Climat, pandémies et financements : l’urgence d’agir

Stopper le changement climatique et les risques pandémiques qui lui sont associés, venir à bout du sida : c’est une question de vie ou de mort pour des dizaines de millions d’êtres humains. Or, sur le plan scientifique, des solutions existent. Elles ont été étudiées, testées, approuvées. Nous en avons désormais la parfaite maîtrise.

Le changement climatique n’a jamais été une fatalité. Pour en éviter les effets dévastateurs, les émissions de gaz à effet de serre doivent être réduites de 40 à 70 % d’ici 2050 et la neutralité carbone atteinte d’ici 2100 ; c’est possible même si cela implique un changement profond de notre mode de développement.

De même, un monde sans sida n’est plus une utopie mais, selon l’ONU, un objectif atteignable d’ici 2030 en permettant à tous les malades de bénéficier des trithérapies antirétrovirales. Aujourd’hui, ils ne sont que 40 % à être traités. Or, les traitements actuels ont non seulement pour effet de contrôler le virus et de maintenir en bonne santé les personnes infectées mais aussi d’empêcher de nouvelles infections.

La science a fait des avancées considérables. Elle a apporté des réponses. Aujourd’hui, stopper le changement climatique et venir à bout du sida sont avant tout une question de moyens financiers - et donc de volonté politique. Face à l’ampleur des défis, la communauté internationale a pris conscience, à partir des années 2000, que des mécanismes innovants sont nécessaires pour financer la réponse aux urgences mondiales.

En 2005, le président Jacques Chirac a été moteur dans la mise en place du premier d’entre eux : la taxe sur les billets d’avion, dont les recettes étaient reversées à 100 % à la lutte contre les grandes pandémies. En dix ans, cette manne financière a permis de révolutionner la prévention et le traitement de l’infection VIH chez les enfants séropositifs en faisant baisser le prix des antirétroviraux de 80 %.

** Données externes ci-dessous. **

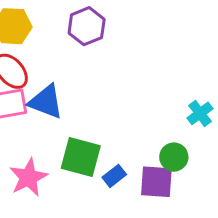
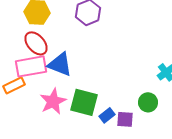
pink star: (28, 177) -> (53, 101), moved
purple square: (156, 182) -> (125, 119), moved, size x0.7

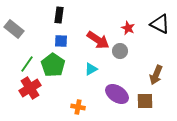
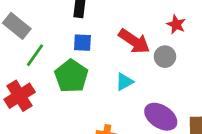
green line: (27, 64) -> (35, 55), moved
red cross: (30, 88) -> (20, 96), moved

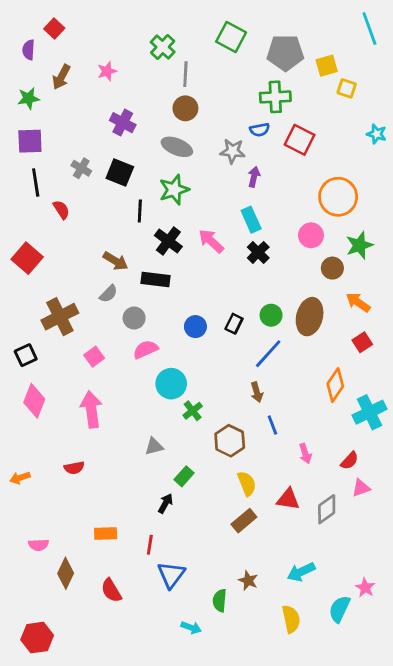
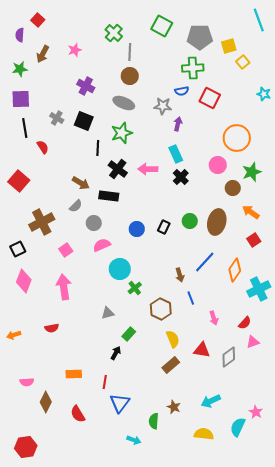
yellow square: (347, 88) -> (243, 62), turned 32
pink arrow: (211, 241) -> (148, 169), turned -42
blue line: (268, 354) -> (205, 262), moved
yellow semicircle: (291, 619) -> (204, 434), turned -72

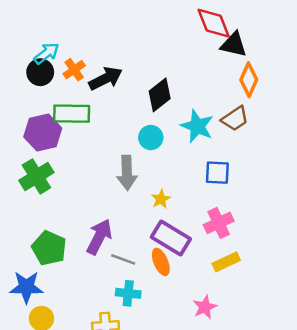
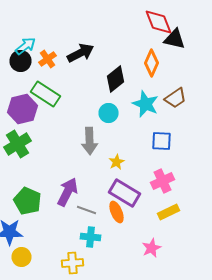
black arrow: (106, 78) -> (80, 53), moved
orange diamond: (249, 80) -> (152, 63), moved
green rectangle: (72, 114) -> (46, 94), turned 32

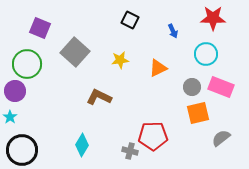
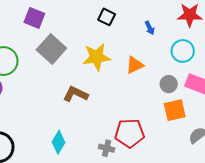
purple square: (40, 28) -> (34, 18), moved
yellow star: (120, 60) -> (97, 57), size x1.6

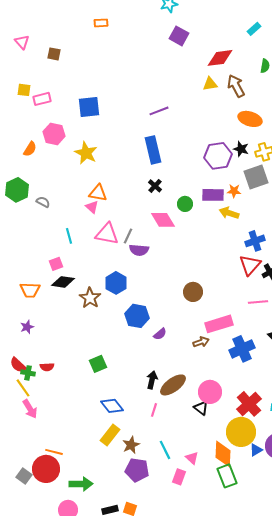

En 2011, le président français Nicolas Sarkozy a proposé à ses partenaires du G20 de lancer ensemble une taxe sur les transactions financières (TTF), afin de générer les sommes massives nécessaires pour lutter contre le changement climatique et les grandes pandémies. Onze pays européens, dont l’Allemagne, l’Autriche, l’Espagne, l’Italie et la Belgique, ont rejoint cette proposition de taxe et le commissaire européen Pierre Moscovici a annoncé qu’un accord sur la TTF européenne interviendrait avant la fin de l’année 2015.

Aujourd’hui, alors que ce financement innovant est sur le point d’aboutir, de nombreux Etats sont tentés de voir dans la TTF européenne un simple moyen de combler leurs déficits publics.

Détourner la TTF de ses objectifs initiaux serait un piège politique, pis, une erreur historique. C’est un mécanisme fiscal unique, permettant de lever des fonds pérennes, non soumis aux aléas politiques, protégés des changements de priorités annuelles qui se jouent au gré des rivalités partisanes et des échéances électorales. Or, des financements massifs et durables sont précisément ce qui manque aujourd’hui à la lutte mondiale contre le sida et le changement climatique pour remporter la bataille. Les responsables politiques doivent en prendre conscience. Il est de leur devoir de porter une vision de long terme, indispensable à un développement mondial durable et juste. La TTF est une chance historique, de celles qui ne se présentent qu’une fois par siècle, de réussir enfin à financer les urgences mondiales.

La France, en particulier, a de précieuses cartes en main, puisqu’elle reçoit en décembre le sommet sur le climat. Il y a dix ans, Jacques Chirac avait réussi à concrétiser son projet de taxe solidaire sur les billets d’avion en invitant ses partenaires pour un sommet international à Paris sur l’utilisation des recettes de la taxe.

A partir d’aujourd’hui, les chefs d’Etat du monde entier se réunissent au siège de l’ONU à New York pour tirer le bilan de quinze ans d’aide au développement et fixer de nouveaux objectifs d’ici à 2030, dont la fin du sida et la lutte contre le changement climatique. C’est l’occasion pour la France d’inviter ses partenaires à un sommet à Paris consacré à l’utilisation des recettes de la taxe européenne sur les transactions financières. Face aux millions de personnes menacées par ces fléaux, il en va de notre responsabilité à tous.

Jean Jouzel , Climatologue, membre du Groupe d’experts intergouvernemental sur l’évolution du climat (Giec, prix Nobel de la paix 2007) , Françoise Barré Sinoussi,  Professeure, chercheure en virologie, prix Nobel de médecine 2008.